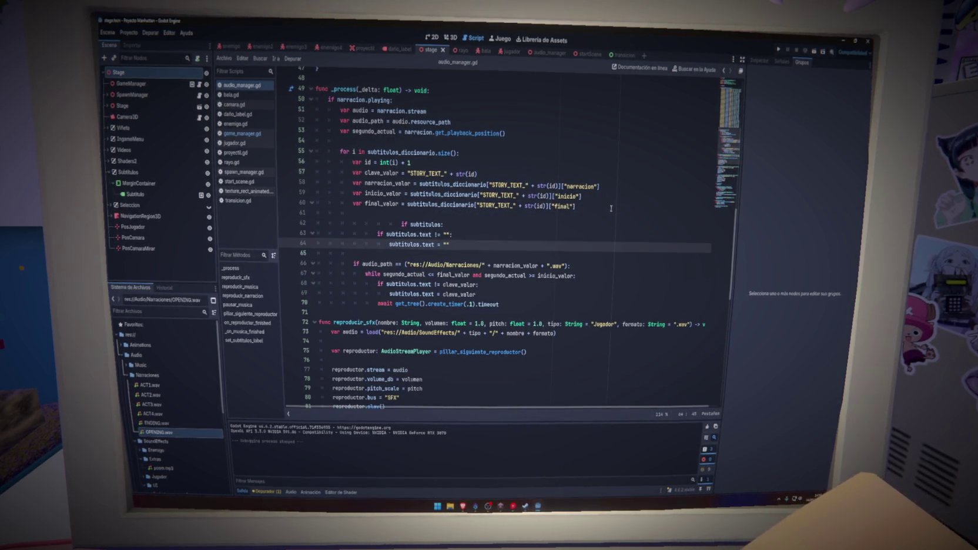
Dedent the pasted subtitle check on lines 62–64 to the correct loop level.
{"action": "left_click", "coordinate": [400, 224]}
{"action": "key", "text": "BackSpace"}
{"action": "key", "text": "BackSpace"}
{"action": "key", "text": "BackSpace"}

|---|

■ Exercise: Repeat the listing above exactly, omitting the pictures it contains.

■ Exercise response:
Dedent the pasted subtitle check on lines 62–64 to the correct loop level.
{"action": "left_click", "coordinate": [400, 224]}
{"action": "key", "text": "BackSpace"}
{"action": "key", "text": "BackSpace"}
{"action": "key", "text": "BackSpace"}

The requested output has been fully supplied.